Totally agree about the terrible hymns, however, if they're taken as sending up banal modern religious music you can at least see the point of them. I started off thinking they were very clever but lost my tolerance towards the end. I also found my mind wandering off during the latter sermons but they didn't last too long. I had read Oryx and Crake and hadn't loved it. I downloaded The Year of the Flood because I heard a good review and then couldn't bring myself to listen to it as I was on holiday and didn't want anything too heavy. I was pleasantly surprised though. The female characters are engaging and I was completely hooked on the story. If you have read Oryx and Crake you will notice the clever overlapping of plotlines but it's not a prerequisite to enjoyment. I found the ending left me with more questions than answers - perhaps I need to listen to it again.

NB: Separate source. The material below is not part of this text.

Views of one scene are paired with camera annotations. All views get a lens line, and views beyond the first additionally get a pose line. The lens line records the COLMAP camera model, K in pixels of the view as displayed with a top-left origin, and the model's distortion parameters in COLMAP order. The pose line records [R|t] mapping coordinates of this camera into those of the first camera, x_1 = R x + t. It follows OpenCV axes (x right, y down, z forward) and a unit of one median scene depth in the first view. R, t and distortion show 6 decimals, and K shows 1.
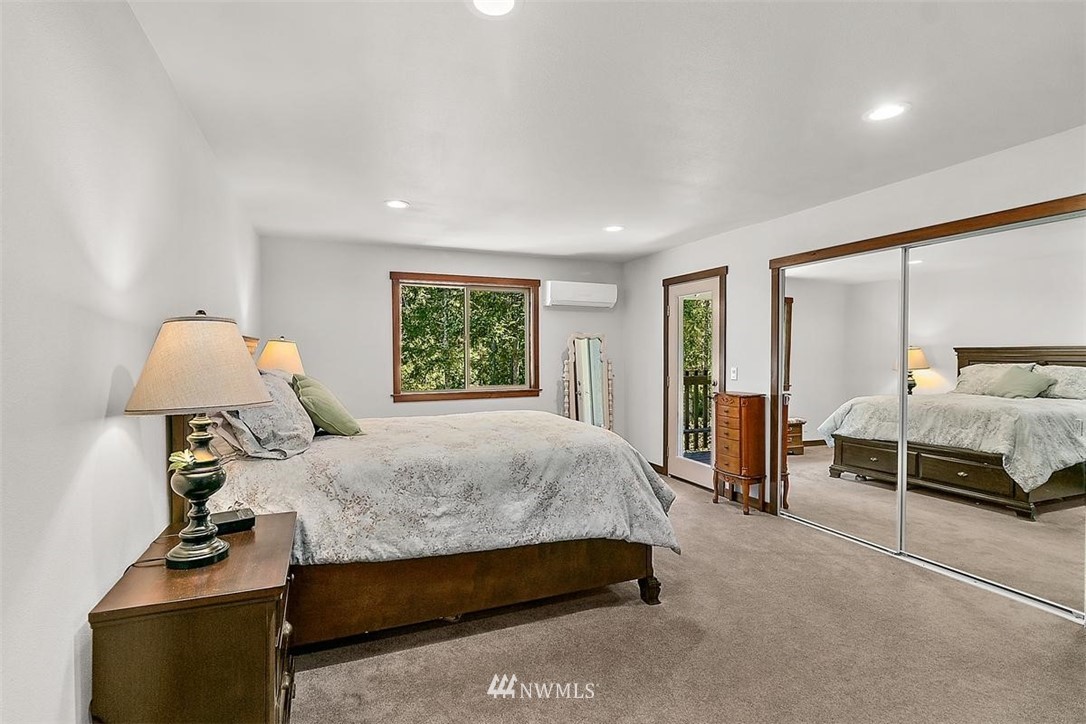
lens RADIAL K [[510.7, 0, 543.0], [0, 510.7, 362.0], [0, 0, 1]] dist [-0.002299, -0.000402]
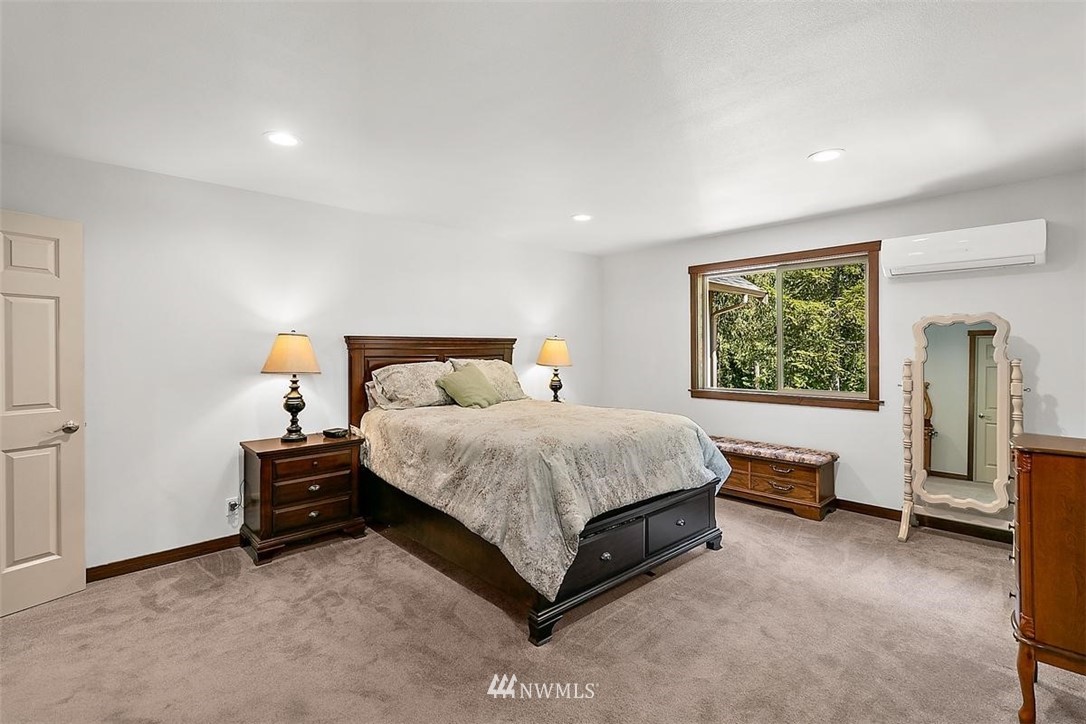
lens RADIAL K [[511.0, 0, 533.7], [0, 511.0, 347.0], [0, 0, 1]] dist [0.001435, 0.000284]
pose [[0.328686, 0.000076, -0.944439, 0.565644], [-0.014742, 0.999879, -0.005050, -0.009546], [0.944324, 0.015583, 0.328647, 0.392840]]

Been reading Margaret Atwood novels over the last 20 years, starting with the Edible Woman. This is the first time I've tried her on audiobook, which is a very different experience. Completely agree about the dreadful hymns. Maybe that's the joke and they're meant to be excoriatingly painful. I listen in the car on my way to work and I had to turn down the volume at traffic lights just in case anyone thought I was a fan of dubious religious folk music. That apart, the book is good and Atwood still has the ability to shock and engage.
"Better than I expected"
Yes, the narration was excellent and the characterisation was very well done
Perhaps make it more engaging, I didn't feel any affinity for the characters and therefore didn't care that much about them
Yes although without the bloody singing
The singing was annoying and I delayed getting the book because of other reviewers opinions of it. I agree with them, I felt it unnecessary for the book.
"Re hash of oryx and crake"
A re hash of the original book; oryx and crake, told from an alternative character. The same world, the same outcome, boring characters no new insights. No new story just a lot of singing and cod philosophy from a cult figure. This ain't a good story. Sorry Atwood.
My current standards;
Bring up the bodies; good (not as good as wolf hall)

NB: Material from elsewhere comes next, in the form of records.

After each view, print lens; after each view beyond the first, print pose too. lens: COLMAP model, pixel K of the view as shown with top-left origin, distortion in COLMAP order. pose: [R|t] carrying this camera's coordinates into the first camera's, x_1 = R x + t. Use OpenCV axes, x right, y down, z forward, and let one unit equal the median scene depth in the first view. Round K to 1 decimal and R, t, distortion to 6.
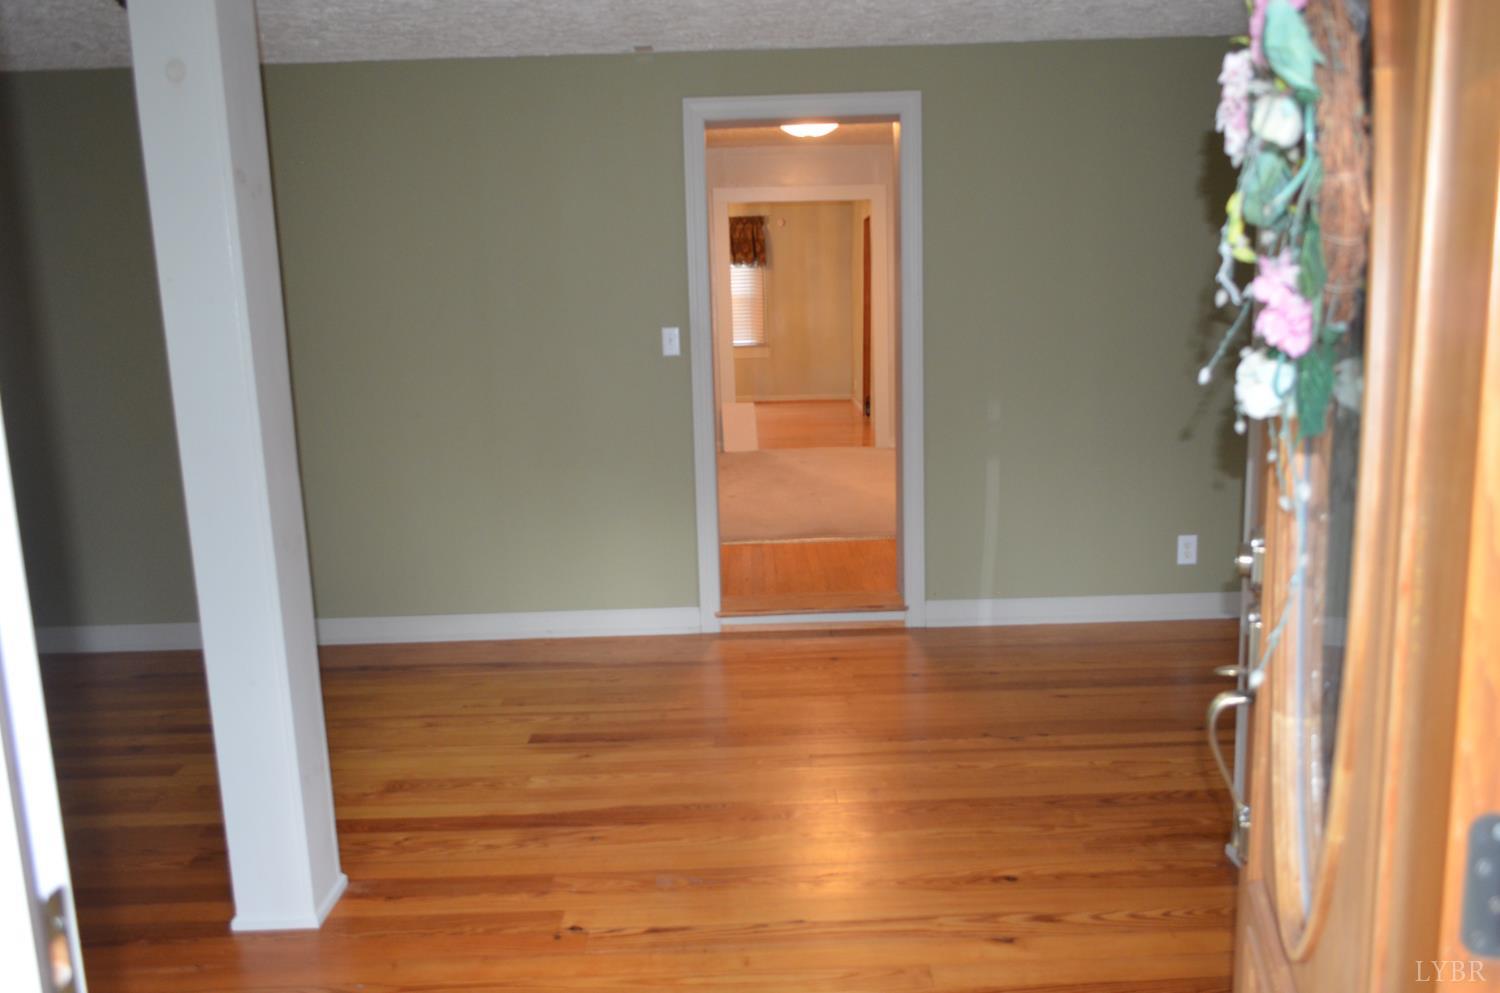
lens RADIAL K [[1169.9, 0, 762.8], [0, 1169.9, 495.6], [0, 0, 1]] dist [-0.003708, -0.000539]
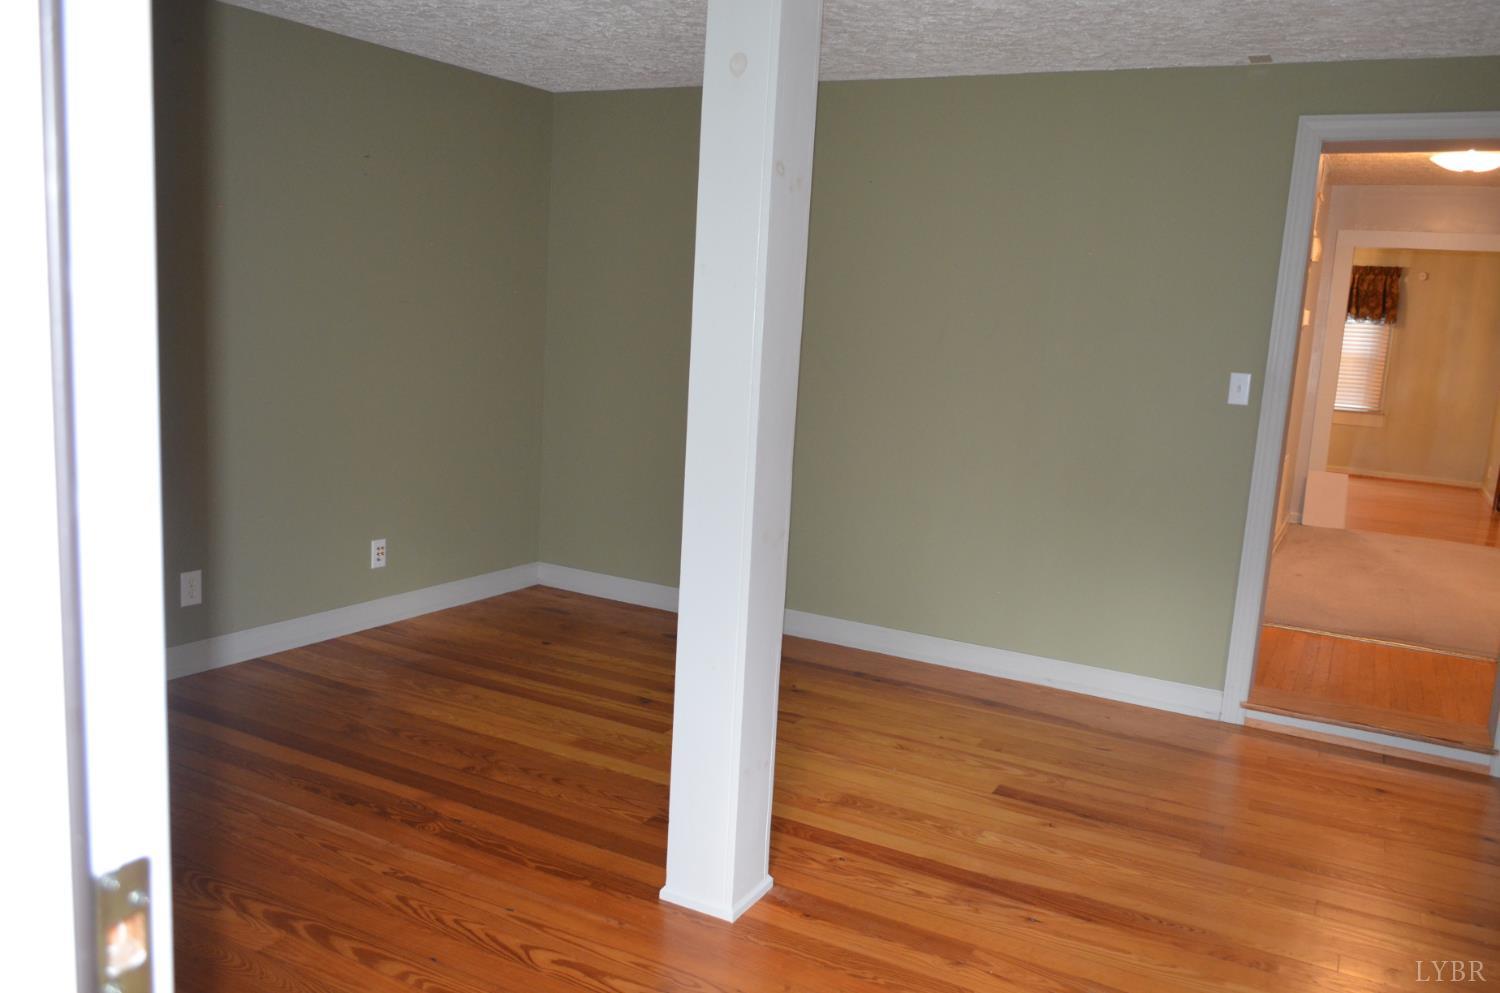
lens RADIAL K [[1169.9, 0, 762.8], [0, 1169.9, 495.6], [0, 0, 1]] dist [-0.003708, -0.000539]
pose [[0.876565, 0.154541, -0.455797, 0.024739], [-0.167639, 0.985777, 0.011840, -0.002410], [0.451144, 0.066030, 0.890005, 0.065858]]
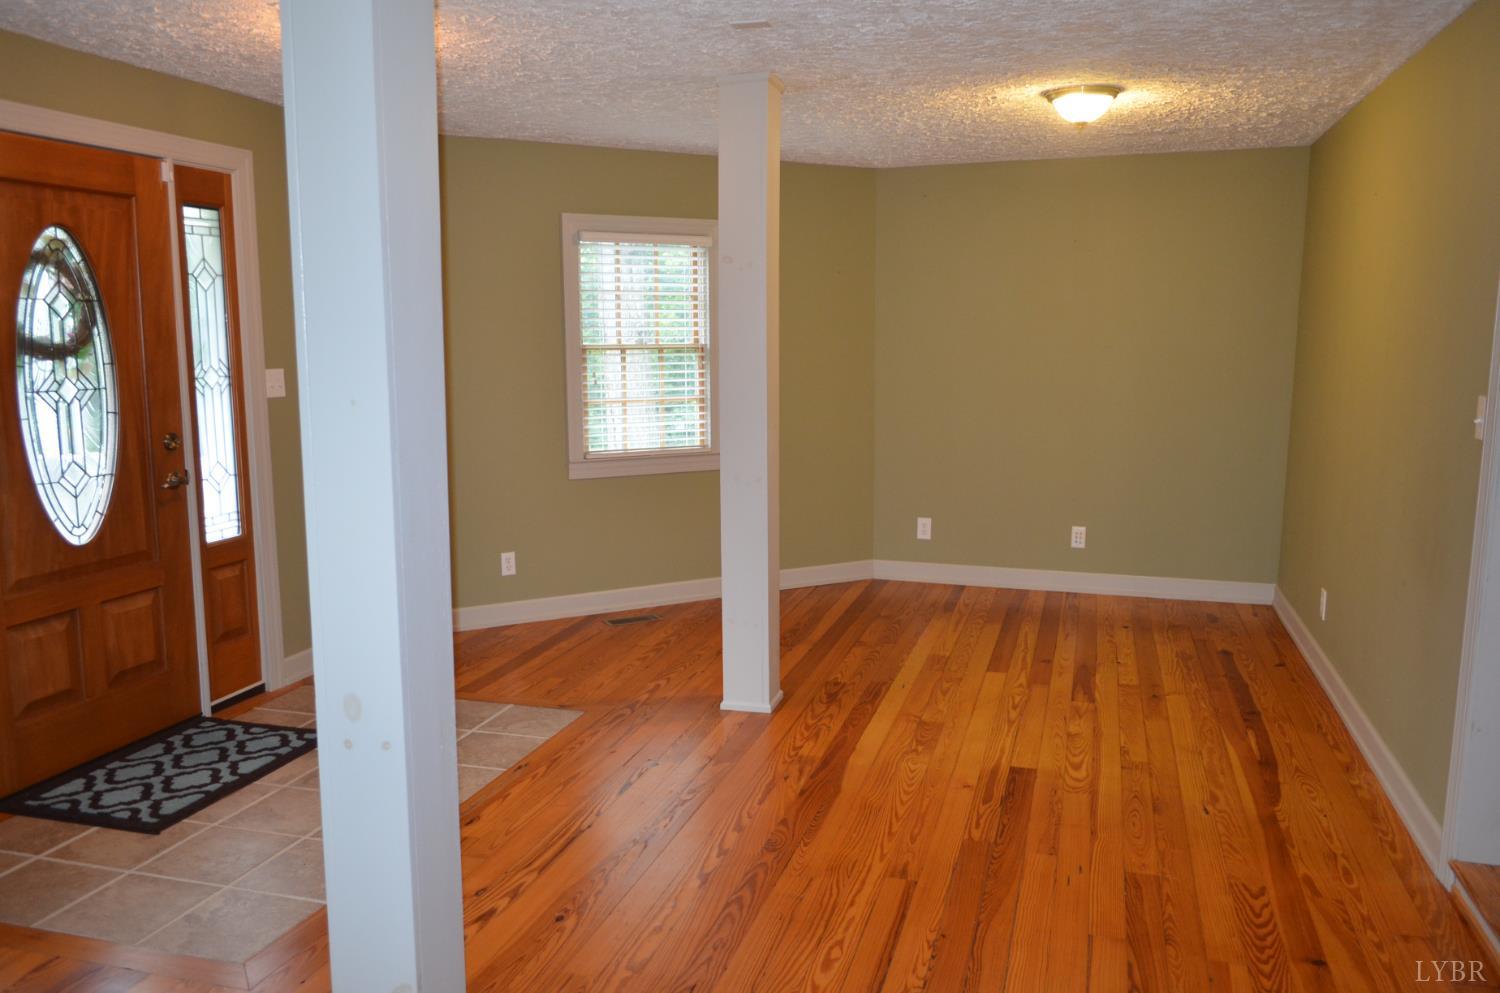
lens RADIAL K [[1169.9, 0, 762.8], [0, 1169.9, 495.6], [0, 0, 1]] dist [-0.003708, -0.000539]
pose [[-0.281951, 0.166730, -0.944830, 0.725265], [-0.161754, 0.962427, 0.218105, -0.187933], [0.945695, 0.214325, -0.244388, 0.916558]]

The corrections; very good
Book 1 in this series was confusing in parts, or perhaps intentionally mysterious about what was going on. It ended on a cliff hanger, just as I thought I'd got the gist of it, so I was excited to start book 2. It does not pick up where book 1 leaves off. It tells a concurrent story of different and intertwined characters leading up to the same point, with different narrator, and hugely irritating long sections about a particular cult's theology combined with unnecessary and awful 'hymns'. However, all that being said, it was still intriguing and there was a little thrill each time one recognised a crossroads with book one events and characters. Halfway through this book I nearly gave up and wasn't planning to bother with book 3' but having soldiered on, I find myself needing to listen to book 3 and hope for a full reveal and satisfying conclusion.
So in conclusion, if you like slightly surreal and intriguing literature, which is undoubtedly well written, and are ready for the long haul, then go for it.
"Second in the trilogy"
At the end of Oryx and Crake we are left on a cliff hanger so here the story continues.
I thought Lorelei King was a great reader, with the right voice for the story.
This is quite a long trilogy, the first book is pretty gripping but during the second ( this book ) and the third the story does become a little predictable, I made it through though and didn't feel cheated.
"Much maligned, but wronged"
This is a great matching of text and narrator. The characters are fully developed and complex, evolving and deepening through the novel. This is character driven, so those expecting standard SF fare will be disappointed.
Tobi's strength of purpose is compelling, but the subtle characterisation of Ren is also a pleasure.
Lorelei King is one of my favourite readers, her voice slips over the text, so that you are barely aware that you are being read to
There has been lots of discussion about the hymns. I think this is part of the subtle humour of the text. Having been raised on "Hymns Ancient and Modern" I can truly say that this captures the banality of religious music beautifully.